• Your goal: Copy the lines below word for word, leaving out the pictures.

• Provided data:

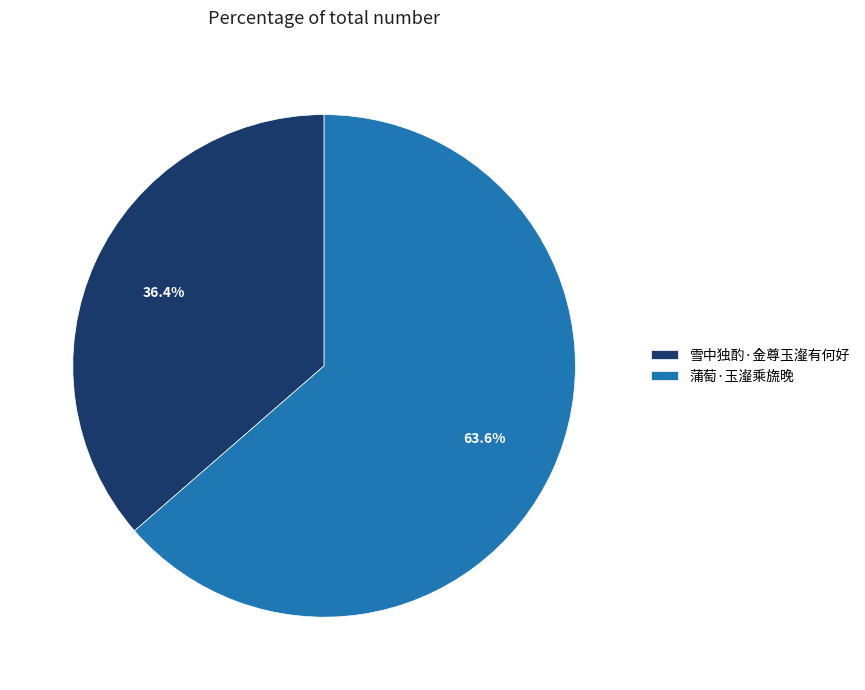

Between 蒲萄·玉瀣乘旒晚 and 雪中独酌·金尊玉瀣有何好, which is larger?

蒲萄·玉瀣乘旒晚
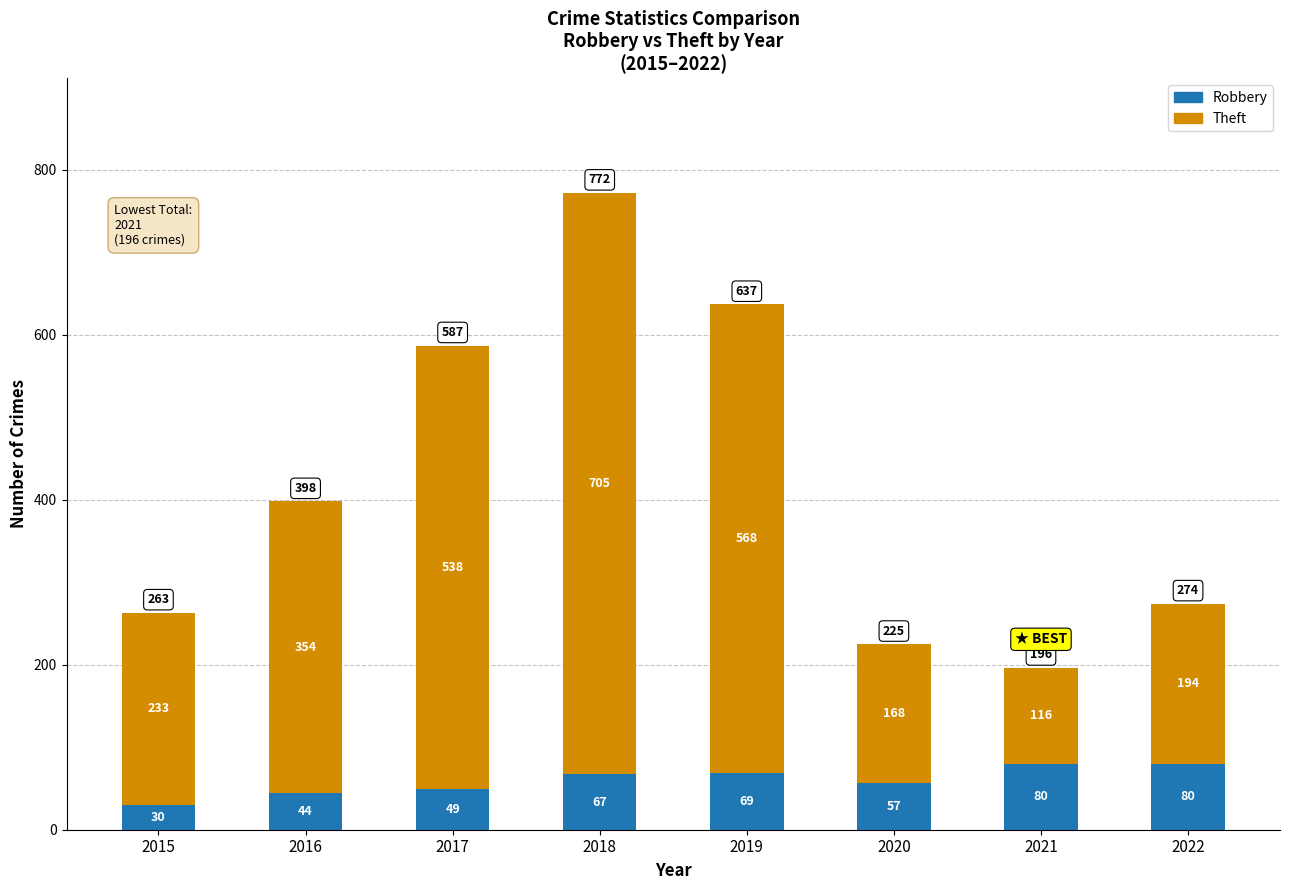

Which category has the lowest value in the Robbery series?

2015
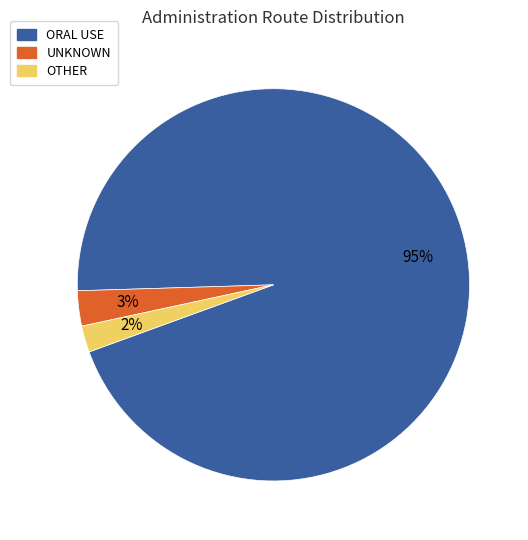

How many slices are in this pie chart?

3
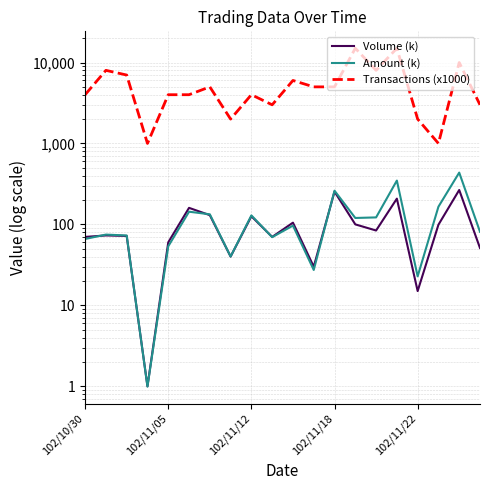

What is the average value of the Transactions (x1000) series?

5600.0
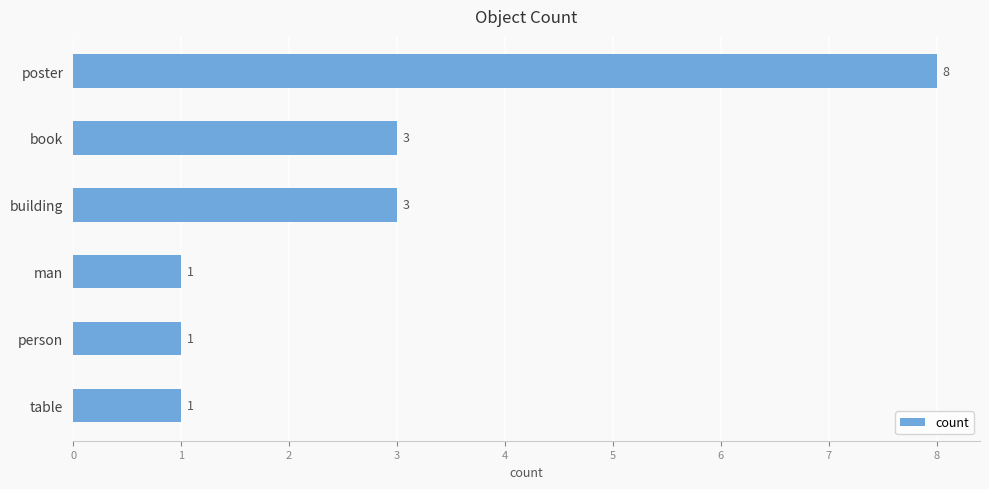

The value at building is 5. True or false?

False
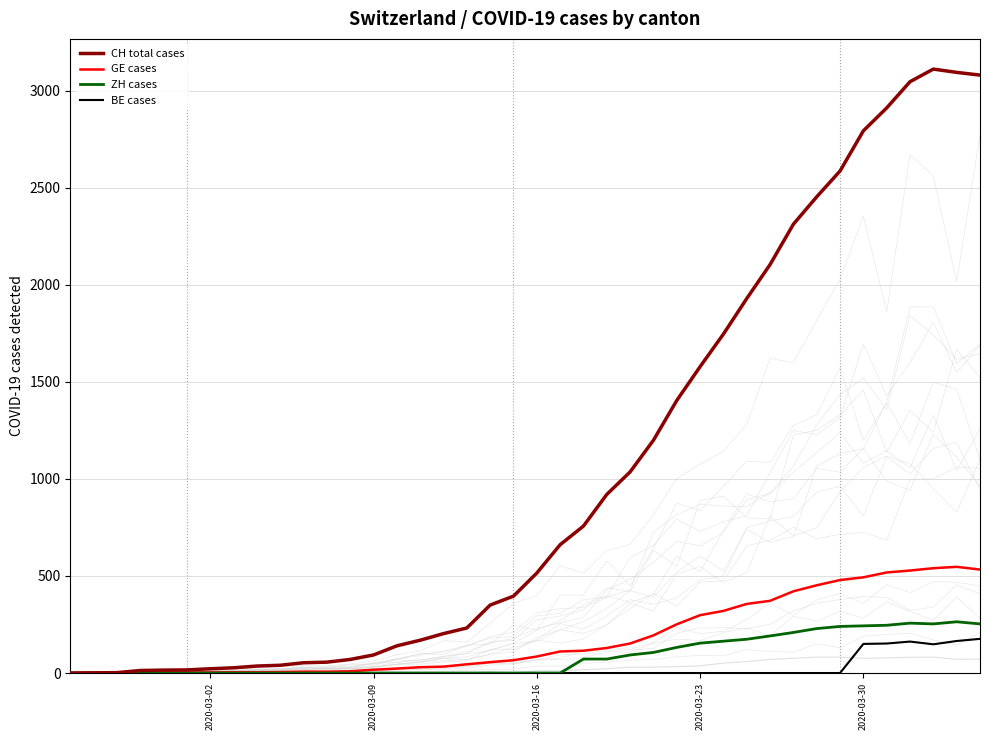

What value does the CH total cases series have at 2020-03-16?

515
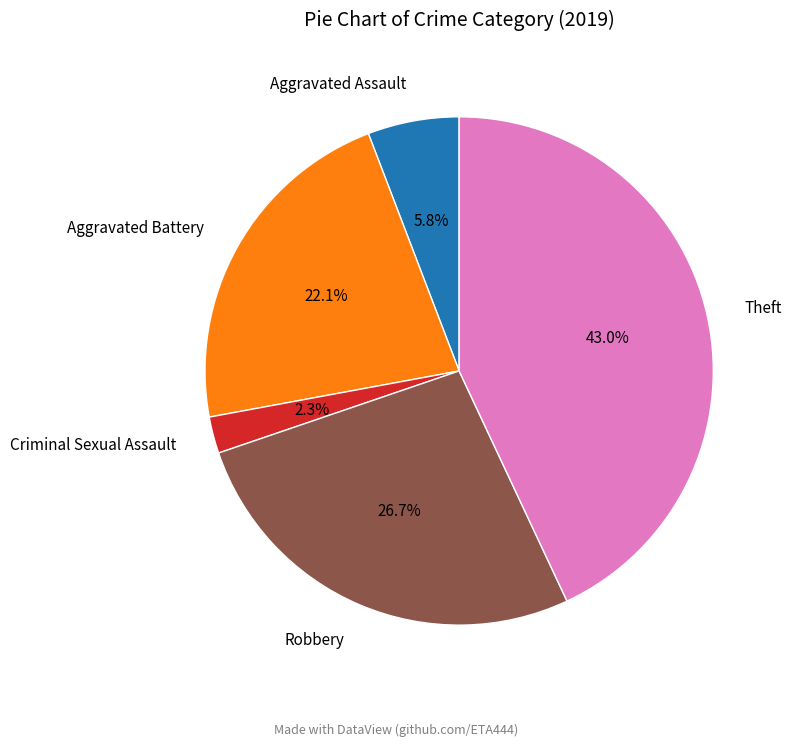

What percentage is the Aggravated Assault slice, to the nearest percent?

6%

• Response box:
Between 蒲萄·玉瀣乘旒晚 and 雪中独酌·金尊玉瀣有何好, which is larger?

蒲萄·玉瀣乘旒晚

Which category has the lowest value in the Robbery series?

2015

How many slices are in this pie chart?

3

What is the average value of the Transactions (x1000) series?

5600.0

The value at building is 5. True or false?

False

What value does the CH total cases series have at 2020-03-16?

515

What percentage is the Aggravated Assault slice, to the nearest percent?

6%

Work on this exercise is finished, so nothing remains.